→ **Selected text**
┌──

Seoul St. Mary's Hospital said it has become the first medical institution in Korea to introduce Philips IntelliSite Pathology Solution, a digital pathology solution.
|Professor Lee Youn-soo uses Philips IntelliSite Pathology Solution to check pathology slides at Seoul St. Mary's Hospital in Banpo-dong, Seoul, on Monday.|
The solution is a system that automatically creates, visualizes, and manages digital pathology images based on an image management system, including a slide scanner, a server, a storage device, and a viewer.
"This is an innovative system that allows doctors to break away from the analog method where they had to analyze tissue samples through a microscope," the hospital said. "The solution is equipped with state-of-the-art software tools with scanning, storage, presentation, review and sharing of pathology slides."
The solution is also the first and only digital diagnosis solution for primary diagnosis. It received U.S. Food and Drug Administration’s approval in April 2017 and got the Ministry of Food and Drug Safety’s go-ahead signal in June 2018.

└──

→ **To do**
1. Answer these questions from the text on the digital pathology solution:
(a) Which components does the image management system include?
(b) In what month and year did the solution receive U.S. Food and Drug Administration approval?
(c) According to the hospital, what method does the system let doctors break away from?
2. Decide whether each statement agrees with the text on the digital pathology solution, and back each answer with the deciding words of the text:
(a) The solution was cleared by the Ministry of Food and Drug Safety before it was approved by the U.S. Food and Drug Administration.
(b) Seoul St. Mary's Hospital is located in Banpo-dong, Seoul.
(c) The solution is the first and only digital diagnosis solution for primary diagnosis.

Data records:
┌──

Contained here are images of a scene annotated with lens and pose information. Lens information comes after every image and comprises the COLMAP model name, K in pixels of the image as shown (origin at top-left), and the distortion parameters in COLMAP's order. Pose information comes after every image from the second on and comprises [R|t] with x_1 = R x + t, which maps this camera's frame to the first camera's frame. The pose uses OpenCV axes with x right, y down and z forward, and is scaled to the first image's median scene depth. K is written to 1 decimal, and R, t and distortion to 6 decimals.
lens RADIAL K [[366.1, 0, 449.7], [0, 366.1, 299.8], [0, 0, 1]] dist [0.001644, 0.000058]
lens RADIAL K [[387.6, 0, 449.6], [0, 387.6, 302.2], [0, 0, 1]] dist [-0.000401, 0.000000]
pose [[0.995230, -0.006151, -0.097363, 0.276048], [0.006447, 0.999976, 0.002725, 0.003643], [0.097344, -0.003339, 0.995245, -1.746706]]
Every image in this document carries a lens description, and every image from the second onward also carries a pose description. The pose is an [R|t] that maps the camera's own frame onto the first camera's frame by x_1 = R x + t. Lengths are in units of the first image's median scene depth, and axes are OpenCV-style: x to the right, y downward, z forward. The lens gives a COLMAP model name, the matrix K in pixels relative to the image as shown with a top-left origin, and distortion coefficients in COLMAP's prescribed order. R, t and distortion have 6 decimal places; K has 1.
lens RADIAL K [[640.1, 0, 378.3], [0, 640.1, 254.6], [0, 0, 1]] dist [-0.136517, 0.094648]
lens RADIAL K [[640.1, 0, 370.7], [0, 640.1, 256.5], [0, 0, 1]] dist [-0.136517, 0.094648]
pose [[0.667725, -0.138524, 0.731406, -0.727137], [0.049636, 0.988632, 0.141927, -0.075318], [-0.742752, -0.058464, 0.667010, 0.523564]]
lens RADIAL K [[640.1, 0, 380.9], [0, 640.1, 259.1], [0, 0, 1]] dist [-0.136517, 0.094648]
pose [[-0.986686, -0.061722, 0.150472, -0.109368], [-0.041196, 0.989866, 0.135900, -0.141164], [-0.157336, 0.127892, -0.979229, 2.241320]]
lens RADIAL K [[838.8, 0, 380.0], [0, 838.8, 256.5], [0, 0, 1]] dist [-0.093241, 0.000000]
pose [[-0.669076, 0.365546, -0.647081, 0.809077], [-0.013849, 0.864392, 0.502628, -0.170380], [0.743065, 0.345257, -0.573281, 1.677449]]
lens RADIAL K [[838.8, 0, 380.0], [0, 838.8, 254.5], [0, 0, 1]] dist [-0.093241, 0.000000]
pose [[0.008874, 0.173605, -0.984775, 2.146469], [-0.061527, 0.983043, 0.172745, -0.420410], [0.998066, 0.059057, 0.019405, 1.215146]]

└──

→ **Answers by item**
1.
(a) A slide scanner, a server, a storage device, and a viewer.
(b) April 2017.
(c) The analog method, where they had to analyze tissue samples through a microscope.

2.
(a) No: "It received U.S. Food and Drug Administration’s approval in April 2017 and got the Ministry of Food and Drug Safety’s go-ahead signal in June 2018."
(b) Yes: "Seoul St. Mary's Hospital in Banpo-dong, Seoul"
(c) Yes: "The solution is also the first and only digital diagnosis solution for primary diagnosis."